PROBLEM TO SOLVE: Your answer should be one number: the count of lines in the records that include the word "displays".

━━━ RECORDS SUPPLIED

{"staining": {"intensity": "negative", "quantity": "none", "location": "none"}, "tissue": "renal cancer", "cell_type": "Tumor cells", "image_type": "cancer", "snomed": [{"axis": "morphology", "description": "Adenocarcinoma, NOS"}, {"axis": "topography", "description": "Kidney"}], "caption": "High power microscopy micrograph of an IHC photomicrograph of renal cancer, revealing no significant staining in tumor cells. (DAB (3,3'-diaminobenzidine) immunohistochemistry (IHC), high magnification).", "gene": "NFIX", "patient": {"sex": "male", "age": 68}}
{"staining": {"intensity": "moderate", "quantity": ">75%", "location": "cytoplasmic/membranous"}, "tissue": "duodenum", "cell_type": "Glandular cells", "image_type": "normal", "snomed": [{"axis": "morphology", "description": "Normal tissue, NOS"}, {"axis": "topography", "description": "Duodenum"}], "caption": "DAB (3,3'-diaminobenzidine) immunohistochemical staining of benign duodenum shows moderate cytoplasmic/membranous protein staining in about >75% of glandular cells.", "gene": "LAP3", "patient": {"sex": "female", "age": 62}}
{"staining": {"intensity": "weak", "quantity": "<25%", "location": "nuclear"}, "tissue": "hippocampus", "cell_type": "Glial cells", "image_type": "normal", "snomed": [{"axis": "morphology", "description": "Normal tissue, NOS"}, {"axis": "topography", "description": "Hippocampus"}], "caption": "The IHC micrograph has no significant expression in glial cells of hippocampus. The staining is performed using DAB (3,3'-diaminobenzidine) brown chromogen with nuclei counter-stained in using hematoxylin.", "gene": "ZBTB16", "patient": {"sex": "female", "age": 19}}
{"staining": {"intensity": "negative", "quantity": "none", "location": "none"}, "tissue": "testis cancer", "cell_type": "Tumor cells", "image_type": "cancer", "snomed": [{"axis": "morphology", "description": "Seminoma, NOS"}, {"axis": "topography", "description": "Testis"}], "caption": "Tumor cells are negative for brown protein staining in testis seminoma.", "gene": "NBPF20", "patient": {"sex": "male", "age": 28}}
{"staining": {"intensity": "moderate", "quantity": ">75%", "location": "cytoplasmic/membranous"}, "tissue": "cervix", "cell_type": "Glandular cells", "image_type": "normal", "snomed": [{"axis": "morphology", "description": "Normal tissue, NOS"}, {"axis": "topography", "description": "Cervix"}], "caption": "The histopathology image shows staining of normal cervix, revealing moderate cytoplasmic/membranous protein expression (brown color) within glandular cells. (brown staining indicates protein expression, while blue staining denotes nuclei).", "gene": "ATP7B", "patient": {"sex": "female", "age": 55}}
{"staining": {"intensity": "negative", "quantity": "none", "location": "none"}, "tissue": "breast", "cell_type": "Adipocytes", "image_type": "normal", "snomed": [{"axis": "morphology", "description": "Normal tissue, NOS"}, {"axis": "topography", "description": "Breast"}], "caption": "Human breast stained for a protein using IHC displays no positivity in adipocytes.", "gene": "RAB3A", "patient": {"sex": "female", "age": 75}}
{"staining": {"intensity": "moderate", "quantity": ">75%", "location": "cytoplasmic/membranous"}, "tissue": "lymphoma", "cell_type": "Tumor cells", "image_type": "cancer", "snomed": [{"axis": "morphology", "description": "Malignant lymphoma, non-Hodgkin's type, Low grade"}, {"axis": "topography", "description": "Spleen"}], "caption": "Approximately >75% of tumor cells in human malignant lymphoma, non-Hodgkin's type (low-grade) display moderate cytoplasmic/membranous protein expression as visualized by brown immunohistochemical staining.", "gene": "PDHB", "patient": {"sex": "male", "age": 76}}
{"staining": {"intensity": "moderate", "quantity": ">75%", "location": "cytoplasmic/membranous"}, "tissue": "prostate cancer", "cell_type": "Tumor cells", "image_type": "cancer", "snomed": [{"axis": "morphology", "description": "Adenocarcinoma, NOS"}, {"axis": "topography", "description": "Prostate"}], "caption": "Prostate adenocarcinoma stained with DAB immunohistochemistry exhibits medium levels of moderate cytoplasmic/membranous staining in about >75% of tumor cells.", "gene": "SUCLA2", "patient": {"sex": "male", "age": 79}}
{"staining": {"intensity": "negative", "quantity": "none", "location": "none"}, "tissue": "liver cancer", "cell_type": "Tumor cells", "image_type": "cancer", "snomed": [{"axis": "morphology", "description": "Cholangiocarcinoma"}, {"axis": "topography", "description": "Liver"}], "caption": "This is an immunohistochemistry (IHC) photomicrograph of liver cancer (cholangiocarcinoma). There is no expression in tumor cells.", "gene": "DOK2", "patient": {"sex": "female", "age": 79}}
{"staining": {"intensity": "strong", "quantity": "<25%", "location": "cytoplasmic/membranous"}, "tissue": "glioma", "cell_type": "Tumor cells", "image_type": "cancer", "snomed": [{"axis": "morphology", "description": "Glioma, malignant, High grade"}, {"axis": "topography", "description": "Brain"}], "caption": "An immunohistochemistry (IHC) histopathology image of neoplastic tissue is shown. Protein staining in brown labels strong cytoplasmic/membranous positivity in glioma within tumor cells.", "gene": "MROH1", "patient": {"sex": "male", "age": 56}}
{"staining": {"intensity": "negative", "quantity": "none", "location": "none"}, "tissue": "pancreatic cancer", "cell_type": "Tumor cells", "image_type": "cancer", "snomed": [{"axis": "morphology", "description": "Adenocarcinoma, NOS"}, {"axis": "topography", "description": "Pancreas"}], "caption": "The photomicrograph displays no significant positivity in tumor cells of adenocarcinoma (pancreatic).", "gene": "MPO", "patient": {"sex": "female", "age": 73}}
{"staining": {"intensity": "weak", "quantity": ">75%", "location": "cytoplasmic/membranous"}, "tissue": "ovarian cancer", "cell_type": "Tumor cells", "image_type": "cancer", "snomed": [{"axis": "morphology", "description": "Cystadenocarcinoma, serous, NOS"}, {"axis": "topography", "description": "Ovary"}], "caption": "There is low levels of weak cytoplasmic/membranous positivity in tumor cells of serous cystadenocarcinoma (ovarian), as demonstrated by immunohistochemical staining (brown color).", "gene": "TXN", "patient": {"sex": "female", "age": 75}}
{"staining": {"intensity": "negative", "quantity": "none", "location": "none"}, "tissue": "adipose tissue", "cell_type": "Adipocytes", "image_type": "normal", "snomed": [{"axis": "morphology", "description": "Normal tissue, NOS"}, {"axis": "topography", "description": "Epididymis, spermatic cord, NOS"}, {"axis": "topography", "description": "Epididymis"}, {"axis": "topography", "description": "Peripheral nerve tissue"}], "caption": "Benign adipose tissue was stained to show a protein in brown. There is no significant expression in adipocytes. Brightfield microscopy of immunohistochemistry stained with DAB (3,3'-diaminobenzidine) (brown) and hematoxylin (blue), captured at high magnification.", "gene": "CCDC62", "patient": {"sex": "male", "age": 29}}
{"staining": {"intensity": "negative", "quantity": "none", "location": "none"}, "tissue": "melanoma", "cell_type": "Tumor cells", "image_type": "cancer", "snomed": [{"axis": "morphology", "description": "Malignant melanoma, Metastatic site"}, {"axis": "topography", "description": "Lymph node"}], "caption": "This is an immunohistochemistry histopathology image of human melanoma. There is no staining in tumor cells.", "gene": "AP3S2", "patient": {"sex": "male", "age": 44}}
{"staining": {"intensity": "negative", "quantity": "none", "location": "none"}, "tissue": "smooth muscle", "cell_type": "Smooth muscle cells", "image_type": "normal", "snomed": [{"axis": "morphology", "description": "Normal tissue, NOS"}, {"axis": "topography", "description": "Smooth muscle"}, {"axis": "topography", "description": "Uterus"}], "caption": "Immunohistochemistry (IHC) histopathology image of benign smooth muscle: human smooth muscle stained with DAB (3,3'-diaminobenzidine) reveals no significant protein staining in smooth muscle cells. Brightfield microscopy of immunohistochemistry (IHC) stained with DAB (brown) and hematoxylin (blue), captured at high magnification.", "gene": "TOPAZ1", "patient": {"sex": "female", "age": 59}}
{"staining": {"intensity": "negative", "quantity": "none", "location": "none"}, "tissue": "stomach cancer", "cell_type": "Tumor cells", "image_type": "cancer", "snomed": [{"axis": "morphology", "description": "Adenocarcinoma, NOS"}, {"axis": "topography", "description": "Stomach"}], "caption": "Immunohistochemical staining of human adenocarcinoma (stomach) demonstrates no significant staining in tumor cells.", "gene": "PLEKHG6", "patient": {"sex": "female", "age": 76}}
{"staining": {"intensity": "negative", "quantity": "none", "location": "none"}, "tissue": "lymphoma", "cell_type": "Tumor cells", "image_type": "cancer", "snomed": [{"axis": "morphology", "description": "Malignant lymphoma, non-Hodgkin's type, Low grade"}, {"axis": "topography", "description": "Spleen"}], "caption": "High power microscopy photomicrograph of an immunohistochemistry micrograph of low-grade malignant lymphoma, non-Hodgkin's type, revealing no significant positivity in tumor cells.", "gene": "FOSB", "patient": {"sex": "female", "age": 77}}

━━━━━━

COMPLETED EXERCISE: 2